*** DOCUMENT PASSAGE ***

Middle-class Chinese are both savers and spenders. Since China's financial-services sector remains relatively primitive, and consumer credit is still virtually non-existent, consumers squirrel away money for long periods of time so that they will have enough to purchase the highest quality products and services they can afford.
Noting that the personal savings rate in China represents a whopping 50% of GDP, BCG's Hsu calls China "a culture of extremely frugal people. They've gone through hard times, starting with the Cultural Revolution [under Mao Zedong] in just the last generation. Most never went to university."

On the whole, Chinese have more money than ever before. But because the days of harsh poverty are not that far behind them, many middle-class consumers insist that products be practical in nature and function well, according to Hsu.
At the same time, however, people are beginning to look beyond the functionality of goods. Middle-class and affluent consumers spend much of their discretionary income on items that will help them rise in stature compared to their neighbors. "Incomes have increased so much that some people have already taken care of their basic needs," according to Wharton's Zhang. "Their aspirational level is much higher now. They're looking to consume things that are not entirely necessary. Yet the Chinese are also frugal and will reject products they see as impractical or of low quality."

*** PROVIDED DATA ***

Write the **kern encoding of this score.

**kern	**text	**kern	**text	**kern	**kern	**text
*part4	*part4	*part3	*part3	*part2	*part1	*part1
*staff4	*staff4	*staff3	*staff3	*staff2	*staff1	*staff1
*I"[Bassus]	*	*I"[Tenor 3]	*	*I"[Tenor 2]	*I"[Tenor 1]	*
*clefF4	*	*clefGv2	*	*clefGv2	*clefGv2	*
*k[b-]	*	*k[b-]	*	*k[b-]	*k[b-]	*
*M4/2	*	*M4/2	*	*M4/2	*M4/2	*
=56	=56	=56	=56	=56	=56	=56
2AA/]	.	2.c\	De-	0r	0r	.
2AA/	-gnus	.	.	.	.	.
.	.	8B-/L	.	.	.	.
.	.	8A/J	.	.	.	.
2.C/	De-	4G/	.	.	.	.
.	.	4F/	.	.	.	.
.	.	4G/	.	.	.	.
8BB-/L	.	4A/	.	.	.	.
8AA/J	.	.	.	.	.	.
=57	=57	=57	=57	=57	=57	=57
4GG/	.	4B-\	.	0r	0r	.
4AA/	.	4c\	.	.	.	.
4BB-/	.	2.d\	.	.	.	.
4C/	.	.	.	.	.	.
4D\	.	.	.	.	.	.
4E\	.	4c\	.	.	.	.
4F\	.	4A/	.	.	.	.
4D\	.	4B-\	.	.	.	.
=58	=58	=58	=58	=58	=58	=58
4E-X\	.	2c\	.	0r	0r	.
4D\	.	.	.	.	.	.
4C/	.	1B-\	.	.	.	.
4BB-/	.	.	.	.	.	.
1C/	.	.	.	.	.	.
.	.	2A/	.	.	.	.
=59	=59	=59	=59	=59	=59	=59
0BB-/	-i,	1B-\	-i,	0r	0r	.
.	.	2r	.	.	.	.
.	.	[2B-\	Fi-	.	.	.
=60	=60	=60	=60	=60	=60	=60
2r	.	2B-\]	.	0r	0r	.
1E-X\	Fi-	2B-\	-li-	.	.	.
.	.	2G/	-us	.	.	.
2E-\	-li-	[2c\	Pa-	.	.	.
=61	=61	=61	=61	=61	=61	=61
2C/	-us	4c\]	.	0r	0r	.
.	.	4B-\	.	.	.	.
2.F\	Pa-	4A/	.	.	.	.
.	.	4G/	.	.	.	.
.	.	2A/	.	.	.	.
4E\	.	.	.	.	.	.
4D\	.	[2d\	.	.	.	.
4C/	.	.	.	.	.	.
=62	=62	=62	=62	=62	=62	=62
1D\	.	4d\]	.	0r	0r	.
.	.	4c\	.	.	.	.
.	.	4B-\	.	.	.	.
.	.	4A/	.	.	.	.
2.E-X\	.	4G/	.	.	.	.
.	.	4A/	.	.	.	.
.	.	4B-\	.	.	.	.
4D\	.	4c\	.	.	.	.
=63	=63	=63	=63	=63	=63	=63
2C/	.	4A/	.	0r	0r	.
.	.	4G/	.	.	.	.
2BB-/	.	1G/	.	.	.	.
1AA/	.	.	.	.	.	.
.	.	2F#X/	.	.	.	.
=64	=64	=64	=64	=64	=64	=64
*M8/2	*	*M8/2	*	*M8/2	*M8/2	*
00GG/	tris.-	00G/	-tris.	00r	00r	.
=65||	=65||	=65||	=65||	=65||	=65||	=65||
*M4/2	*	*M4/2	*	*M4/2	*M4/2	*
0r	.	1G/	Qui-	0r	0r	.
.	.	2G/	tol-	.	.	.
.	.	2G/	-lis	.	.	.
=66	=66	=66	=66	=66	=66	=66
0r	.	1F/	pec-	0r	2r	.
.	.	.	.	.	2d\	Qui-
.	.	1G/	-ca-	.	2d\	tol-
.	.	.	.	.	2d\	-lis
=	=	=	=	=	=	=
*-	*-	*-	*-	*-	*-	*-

***

● **DIRECTIVE**
Reproduce word for word the part of the passage on Chinese middle-class consumers between "Middle-class Chinese are" and "they can afford.", inclusive.

● **RESULT**
Middle-class Chinese are both savers and spenders. Since China's financial-services sector remains relatively primitive, and consumer credit is still virtually non-existent, consumers squirrel away money for long periods of time so that they will have enough to purchase the highest quality products and services they can afford.